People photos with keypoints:
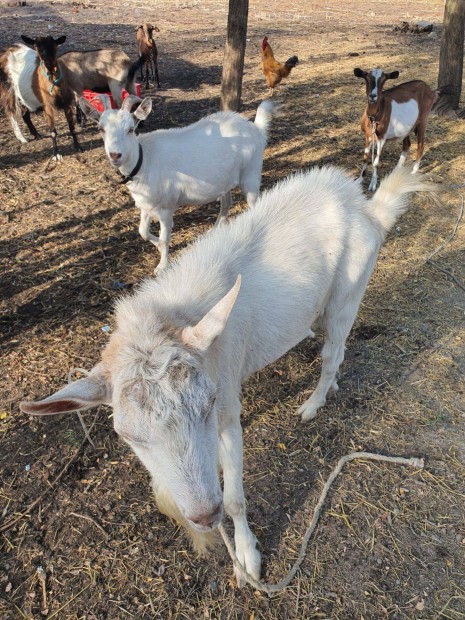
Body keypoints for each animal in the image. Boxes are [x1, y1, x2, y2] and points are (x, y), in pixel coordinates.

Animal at [19, 163, 436, 588]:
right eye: (127, 436)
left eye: (209, 405)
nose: (205, 516)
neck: (173, 315)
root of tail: (366, 208)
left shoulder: (227, 408)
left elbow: (235, 497)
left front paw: (248, 560)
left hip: (347, 295)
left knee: (334, 351)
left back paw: (313, 404)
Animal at [79, 96, 274, 272]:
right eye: (101, 128)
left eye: (131, 129)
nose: (115, 155)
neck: (145, 160)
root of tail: (256, 128)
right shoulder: (146, 204)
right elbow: (142, 231)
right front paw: (157, 247)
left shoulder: (166, 207)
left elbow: (165, 238)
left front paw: (162, 266)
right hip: (224, 181)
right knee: (226, 203)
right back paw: (214, 231)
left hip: (250, 174)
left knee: (255, 202)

## [What this task involves]
Return exactly the run of lines that opens with the one containing "left knee: (334, 351)" and closes with the last line of the records above.

## [Result of the exercise]
left knee: (334, 351)
left back paw: (313, 404)
Animal at [79, 96, 274, 272]:
right eye: (101, 128)
left eye: (131, 129)
nose: (115, 155)
neck: (145, 160)
root of tail: (256, 128)
right shoulder: (146, 204)
right elbow: (142, 231)
right front paw: (157, 247)
left shoulder: (166, 207)
left elbow: (165, 238)
left front paw: (162, 266)
right hip: (224, 181)
right knee: (226, 203)
right back paw: (214, 231)
left hip: (250, 174)
left knee: (255, 202)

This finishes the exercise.